The weakness of waterfall is that feedback comes late. If a requirement was misunderstood, the team may not discover it until testing or even deployment. By then, fixing it is expensive.
Iterative
The iterative approach divides the project into cycles, each producing a working version of the software with increasing functionality. Each iteration includes mini-versions of all phases (requirements, design, development, testing). This provides earlier feedback and allows the team to incorporate learning from each iteration into subsequent ones.
Spiral
The spiral model, proposed by Barry Boehm, adds explicit risk analysis to the iterative approach. Each cycle through the spiral includes planning, risk analysis, engineering, and evaluation. It is particularly suited to large, complex, high-risk projects where the cost of failure is significant. The emphasis on risk analysis ensures that the team addresses the biggest uncertainties early.
Agile
Agile approaches (Scrum, Kanban, XP) take iteration to its logical extreme, with cycles typically lasting one to four weeks. Each sprint delivers a potentially shippable increment of software. Requirements are continuously refined, design emerges incrementally, and testing is integrated into every sprint. Agile provides maximum flexibility and fastest feedback, making it ideal for projects where requirements evolve, innovation is important, or time-to-market is critical.
The choice of SDLC approach is not a religious decision. It is an engineering decision based on the project's characteristics: requirement stability, risk profile, team size, stakeholder availability, and contractual constraints.
The choice of SDLC approach is an engineering decision, not a religious one. Base it on requirement stability, risk profile, and team size.
How Pepla Implements the SDLC
At Pepla, we do not prescribe a single SDLC approach for all projects. We assess each project's characteristics and select the approach that best fits.
For most of our projects, we use an agile approach with strong upfront discovery. We invest two to four weeks in planning and requirements before sprints begin, ensuring the team has sufficient context to make good decisions during development. We run two-week sprints with all standard ceremonies (planning, daily standups, reviews, retrospectives). We maintain a continuous delivery pipeline that enables deployment to staging after every sprint and to production on client approval.
For projects with regulatory requirements or fixed-scope contracts, we incorporate more structure: detailed requirements documentation, formal design reviews, comprehensive test plans, and staged deployment with sign-off gates. The agile cadence continues within this structure -- we deliver in sprints but organise those sprints within a more predictable overall timeline.
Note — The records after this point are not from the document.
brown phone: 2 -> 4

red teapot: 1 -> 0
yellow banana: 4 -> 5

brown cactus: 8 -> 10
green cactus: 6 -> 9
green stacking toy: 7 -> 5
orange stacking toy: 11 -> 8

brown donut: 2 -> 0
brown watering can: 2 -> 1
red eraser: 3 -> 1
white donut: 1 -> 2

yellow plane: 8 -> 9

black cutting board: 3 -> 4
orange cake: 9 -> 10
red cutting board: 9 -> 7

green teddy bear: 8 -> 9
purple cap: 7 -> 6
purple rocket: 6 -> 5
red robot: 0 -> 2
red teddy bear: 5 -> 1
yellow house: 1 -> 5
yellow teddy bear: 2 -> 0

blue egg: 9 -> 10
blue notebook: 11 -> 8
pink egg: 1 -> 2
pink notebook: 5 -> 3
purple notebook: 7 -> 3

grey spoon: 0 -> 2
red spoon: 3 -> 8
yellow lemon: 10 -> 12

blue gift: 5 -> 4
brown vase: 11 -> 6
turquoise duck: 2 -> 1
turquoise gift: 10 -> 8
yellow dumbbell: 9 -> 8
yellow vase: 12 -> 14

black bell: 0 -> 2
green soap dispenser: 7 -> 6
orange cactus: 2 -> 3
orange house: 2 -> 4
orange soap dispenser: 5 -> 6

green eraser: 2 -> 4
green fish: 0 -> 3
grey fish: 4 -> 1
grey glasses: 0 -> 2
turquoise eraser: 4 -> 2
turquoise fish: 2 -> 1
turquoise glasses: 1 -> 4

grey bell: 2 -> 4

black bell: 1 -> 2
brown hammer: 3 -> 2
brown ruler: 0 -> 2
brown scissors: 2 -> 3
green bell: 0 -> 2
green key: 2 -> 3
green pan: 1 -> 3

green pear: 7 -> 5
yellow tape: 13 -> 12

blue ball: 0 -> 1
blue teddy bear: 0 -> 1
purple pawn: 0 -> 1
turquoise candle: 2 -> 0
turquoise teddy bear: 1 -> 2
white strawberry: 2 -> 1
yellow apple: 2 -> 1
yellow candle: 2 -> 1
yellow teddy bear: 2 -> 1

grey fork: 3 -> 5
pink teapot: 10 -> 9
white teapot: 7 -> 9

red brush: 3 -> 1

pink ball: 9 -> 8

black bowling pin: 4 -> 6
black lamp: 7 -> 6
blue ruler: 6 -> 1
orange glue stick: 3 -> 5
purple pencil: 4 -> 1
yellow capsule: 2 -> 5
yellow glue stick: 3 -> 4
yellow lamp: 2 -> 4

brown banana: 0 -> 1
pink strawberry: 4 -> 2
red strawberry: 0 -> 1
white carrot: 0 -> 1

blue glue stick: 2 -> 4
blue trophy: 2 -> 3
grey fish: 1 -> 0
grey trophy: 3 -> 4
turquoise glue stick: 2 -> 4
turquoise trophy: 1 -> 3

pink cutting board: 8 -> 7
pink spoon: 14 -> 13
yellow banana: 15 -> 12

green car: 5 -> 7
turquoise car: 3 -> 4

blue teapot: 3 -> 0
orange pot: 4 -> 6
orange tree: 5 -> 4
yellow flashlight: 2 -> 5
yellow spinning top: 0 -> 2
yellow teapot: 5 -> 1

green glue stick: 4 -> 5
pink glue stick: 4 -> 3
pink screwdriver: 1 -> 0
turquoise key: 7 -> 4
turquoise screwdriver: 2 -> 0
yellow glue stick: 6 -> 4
For maintenance and enhancement work, we use Kanban -- a continuous flow model where work items are pulled from a prioritised backlog as capacity becomes available. This avoids the overhead of sprint ceremonies for work that is inherently unpredictable in volume and urgency.
Pepla follows this lifecycle on every project we deliver. From requirements gathering through to production monitoring, our teams own every phase -- and our weekly client check-ins ensure nothing falls through the cracks.
The common thread across all approaches is our commitment to the fundamentals: clear requirements, thoughtful design, disciplined development practices, comprehensive testing, and reliable deployment. The SDLC phases exist in every project. The approach determines how we traverse them.